- TASK GOAL:
Find all lines in the listing that include the word "linejoin", then copy them.

BEGIN SOURCE MATERIAL

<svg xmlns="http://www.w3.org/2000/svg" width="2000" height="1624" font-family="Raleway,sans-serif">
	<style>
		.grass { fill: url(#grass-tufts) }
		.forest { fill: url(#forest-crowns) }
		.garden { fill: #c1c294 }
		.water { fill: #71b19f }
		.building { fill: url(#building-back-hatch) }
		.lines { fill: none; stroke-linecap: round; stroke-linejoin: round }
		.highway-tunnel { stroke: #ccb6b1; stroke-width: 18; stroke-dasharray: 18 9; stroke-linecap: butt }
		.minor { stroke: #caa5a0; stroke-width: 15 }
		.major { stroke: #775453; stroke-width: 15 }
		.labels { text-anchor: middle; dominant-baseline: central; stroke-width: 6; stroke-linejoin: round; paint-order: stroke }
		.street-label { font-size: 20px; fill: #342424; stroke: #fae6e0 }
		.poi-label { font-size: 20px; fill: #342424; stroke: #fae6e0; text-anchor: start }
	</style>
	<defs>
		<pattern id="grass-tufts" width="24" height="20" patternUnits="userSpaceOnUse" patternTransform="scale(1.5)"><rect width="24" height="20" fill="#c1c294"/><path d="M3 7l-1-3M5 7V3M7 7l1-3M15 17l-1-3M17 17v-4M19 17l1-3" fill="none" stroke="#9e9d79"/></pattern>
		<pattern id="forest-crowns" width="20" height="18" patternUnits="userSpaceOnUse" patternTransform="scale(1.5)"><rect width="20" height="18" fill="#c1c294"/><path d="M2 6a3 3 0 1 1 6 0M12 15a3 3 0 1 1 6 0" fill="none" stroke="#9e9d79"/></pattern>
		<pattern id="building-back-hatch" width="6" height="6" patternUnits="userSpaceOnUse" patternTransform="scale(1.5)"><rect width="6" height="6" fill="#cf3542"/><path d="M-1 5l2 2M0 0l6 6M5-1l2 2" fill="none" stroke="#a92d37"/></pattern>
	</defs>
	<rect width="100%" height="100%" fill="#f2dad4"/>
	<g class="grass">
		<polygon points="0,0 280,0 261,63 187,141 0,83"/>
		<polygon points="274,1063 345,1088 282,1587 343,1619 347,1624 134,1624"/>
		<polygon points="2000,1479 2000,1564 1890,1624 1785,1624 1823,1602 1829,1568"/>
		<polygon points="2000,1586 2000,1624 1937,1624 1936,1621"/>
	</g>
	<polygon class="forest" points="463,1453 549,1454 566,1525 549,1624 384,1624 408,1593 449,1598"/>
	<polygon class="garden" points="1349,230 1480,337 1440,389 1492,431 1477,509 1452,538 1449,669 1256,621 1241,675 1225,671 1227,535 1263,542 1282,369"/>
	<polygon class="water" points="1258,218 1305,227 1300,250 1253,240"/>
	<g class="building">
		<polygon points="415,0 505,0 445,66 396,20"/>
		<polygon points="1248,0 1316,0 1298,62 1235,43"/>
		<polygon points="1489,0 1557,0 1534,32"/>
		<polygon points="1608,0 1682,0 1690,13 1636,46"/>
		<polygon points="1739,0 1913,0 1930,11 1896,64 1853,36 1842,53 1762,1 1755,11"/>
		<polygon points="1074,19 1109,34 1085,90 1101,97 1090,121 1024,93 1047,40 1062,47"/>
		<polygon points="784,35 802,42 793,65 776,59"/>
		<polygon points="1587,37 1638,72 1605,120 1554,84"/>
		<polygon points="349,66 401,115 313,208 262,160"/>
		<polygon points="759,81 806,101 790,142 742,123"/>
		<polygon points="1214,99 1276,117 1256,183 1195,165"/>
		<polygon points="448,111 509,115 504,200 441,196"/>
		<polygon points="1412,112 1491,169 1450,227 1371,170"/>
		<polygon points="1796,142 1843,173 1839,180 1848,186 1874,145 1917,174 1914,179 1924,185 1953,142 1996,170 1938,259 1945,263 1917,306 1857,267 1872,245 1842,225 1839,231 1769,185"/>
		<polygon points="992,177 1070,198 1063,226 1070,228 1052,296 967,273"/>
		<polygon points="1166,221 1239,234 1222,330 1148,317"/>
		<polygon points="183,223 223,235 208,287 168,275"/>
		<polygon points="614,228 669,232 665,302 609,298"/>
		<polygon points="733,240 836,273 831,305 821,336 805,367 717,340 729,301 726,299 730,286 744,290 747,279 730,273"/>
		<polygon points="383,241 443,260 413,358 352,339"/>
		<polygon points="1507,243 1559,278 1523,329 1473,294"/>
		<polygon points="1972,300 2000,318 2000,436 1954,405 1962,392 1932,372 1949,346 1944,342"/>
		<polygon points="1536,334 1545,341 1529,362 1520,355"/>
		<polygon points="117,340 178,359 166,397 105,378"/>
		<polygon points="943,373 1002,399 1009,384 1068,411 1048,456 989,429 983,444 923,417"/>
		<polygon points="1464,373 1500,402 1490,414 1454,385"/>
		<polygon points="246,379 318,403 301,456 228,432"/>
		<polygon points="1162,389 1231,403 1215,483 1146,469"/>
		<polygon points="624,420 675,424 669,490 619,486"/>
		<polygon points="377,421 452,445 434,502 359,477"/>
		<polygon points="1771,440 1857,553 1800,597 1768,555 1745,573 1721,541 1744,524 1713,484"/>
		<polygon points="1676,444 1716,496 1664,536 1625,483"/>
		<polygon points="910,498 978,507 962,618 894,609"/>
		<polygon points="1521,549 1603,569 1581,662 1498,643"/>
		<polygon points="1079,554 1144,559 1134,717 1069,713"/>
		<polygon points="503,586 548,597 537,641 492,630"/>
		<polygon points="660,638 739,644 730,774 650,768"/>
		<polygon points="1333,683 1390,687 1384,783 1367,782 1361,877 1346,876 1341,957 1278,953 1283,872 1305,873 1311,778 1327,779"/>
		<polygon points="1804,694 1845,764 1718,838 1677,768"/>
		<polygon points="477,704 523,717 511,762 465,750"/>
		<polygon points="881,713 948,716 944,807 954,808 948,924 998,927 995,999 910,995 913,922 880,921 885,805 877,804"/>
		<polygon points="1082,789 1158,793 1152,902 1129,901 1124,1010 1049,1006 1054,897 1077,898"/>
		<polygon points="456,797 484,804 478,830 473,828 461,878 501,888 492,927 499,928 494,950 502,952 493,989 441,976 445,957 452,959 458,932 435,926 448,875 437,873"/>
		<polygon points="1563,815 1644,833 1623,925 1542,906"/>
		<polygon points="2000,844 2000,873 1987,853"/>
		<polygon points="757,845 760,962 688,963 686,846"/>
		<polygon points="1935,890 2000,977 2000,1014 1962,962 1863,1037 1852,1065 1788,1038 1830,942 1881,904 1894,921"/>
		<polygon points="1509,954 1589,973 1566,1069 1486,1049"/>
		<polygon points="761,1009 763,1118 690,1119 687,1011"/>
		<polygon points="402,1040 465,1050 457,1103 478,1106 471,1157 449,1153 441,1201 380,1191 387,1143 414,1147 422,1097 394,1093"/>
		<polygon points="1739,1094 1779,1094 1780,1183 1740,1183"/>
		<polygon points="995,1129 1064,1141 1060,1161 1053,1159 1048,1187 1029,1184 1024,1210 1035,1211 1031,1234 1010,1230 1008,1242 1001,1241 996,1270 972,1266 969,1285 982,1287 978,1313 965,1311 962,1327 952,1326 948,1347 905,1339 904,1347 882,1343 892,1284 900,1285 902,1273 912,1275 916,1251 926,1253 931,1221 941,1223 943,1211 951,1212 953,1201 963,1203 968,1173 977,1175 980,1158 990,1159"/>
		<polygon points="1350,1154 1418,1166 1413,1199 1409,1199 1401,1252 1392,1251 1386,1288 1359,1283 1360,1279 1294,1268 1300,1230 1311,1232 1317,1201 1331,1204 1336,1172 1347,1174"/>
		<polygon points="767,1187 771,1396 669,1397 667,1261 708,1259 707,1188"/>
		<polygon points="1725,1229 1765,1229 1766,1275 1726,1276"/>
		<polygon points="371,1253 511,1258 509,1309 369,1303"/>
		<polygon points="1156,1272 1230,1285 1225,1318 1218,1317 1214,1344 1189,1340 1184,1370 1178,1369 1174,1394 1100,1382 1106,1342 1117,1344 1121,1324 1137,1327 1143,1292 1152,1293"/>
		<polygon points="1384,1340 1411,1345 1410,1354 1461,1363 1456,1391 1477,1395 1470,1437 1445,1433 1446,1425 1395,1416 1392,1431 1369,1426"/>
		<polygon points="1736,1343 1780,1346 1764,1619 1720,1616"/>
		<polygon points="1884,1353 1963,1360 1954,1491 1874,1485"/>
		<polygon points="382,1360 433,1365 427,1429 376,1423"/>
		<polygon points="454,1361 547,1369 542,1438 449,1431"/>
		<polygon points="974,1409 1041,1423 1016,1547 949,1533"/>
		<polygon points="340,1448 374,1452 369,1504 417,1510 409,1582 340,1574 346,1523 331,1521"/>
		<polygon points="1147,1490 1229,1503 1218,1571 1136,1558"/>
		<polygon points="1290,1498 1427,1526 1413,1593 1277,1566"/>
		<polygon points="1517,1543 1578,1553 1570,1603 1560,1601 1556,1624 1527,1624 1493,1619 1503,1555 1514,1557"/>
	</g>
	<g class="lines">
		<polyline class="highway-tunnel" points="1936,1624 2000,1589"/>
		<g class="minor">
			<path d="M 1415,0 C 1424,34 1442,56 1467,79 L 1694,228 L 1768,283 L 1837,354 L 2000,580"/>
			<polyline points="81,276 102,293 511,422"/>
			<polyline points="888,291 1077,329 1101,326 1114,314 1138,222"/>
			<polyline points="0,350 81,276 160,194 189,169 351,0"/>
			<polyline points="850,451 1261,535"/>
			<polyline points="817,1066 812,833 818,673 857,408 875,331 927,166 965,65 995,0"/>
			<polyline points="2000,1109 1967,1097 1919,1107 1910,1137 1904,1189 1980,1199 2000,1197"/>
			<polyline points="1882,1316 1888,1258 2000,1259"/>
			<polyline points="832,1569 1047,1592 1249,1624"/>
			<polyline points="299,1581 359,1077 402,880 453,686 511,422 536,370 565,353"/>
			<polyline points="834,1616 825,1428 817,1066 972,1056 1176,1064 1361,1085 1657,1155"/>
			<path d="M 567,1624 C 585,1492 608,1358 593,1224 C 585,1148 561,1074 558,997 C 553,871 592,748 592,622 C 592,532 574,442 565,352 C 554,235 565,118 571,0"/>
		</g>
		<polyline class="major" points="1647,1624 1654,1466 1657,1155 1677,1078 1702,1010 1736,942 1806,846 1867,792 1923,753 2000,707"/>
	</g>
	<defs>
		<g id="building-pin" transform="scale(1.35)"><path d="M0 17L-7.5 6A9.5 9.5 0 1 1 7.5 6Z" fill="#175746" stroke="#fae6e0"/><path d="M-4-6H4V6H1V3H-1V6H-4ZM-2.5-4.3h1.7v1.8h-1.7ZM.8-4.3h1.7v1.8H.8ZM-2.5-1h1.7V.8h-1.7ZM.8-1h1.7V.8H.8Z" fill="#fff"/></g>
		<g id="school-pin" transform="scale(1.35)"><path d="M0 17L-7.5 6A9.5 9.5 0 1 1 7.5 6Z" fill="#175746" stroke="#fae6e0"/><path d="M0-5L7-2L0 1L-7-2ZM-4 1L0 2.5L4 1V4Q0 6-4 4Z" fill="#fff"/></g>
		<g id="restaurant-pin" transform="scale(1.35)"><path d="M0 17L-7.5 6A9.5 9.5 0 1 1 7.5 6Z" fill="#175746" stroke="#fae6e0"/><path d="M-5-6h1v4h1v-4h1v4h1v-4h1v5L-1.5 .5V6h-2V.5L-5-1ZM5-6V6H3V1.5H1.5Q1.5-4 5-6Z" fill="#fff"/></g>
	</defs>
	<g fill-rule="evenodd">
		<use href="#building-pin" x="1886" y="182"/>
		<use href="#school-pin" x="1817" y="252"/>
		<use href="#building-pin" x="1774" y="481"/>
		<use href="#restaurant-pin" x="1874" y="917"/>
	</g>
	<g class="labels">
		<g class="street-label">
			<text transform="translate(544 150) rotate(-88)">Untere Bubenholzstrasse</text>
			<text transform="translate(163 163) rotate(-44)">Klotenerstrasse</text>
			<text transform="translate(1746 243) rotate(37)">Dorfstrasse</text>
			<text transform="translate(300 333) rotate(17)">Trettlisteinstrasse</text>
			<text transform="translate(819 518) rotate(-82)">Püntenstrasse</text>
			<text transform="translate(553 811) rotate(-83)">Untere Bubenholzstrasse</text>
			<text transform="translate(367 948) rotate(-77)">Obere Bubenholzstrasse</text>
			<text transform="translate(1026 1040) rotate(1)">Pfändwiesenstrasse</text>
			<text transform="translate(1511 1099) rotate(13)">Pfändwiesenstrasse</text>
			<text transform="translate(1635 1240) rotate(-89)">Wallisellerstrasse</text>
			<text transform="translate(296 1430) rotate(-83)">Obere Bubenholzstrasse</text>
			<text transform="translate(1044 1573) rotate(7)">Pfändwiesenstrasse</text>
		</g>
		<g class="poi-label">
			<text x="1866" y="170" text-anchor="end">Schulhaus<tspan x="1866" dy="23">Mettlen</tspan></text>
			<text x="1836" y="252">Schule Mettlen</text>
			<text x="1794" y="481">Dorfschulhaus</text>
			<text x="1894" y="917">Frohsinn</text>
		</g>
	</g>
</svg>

END SOURCE MATERIAL

- OUTPUT BELOW:
		.lines { fill: none; stroke-linecap: round; stroke-linejoin: round }
		.labels { text-anchor: middle; dominant-baseline: central; stroke-width: 6; stroke-linejoin: round; paint-order: stroke }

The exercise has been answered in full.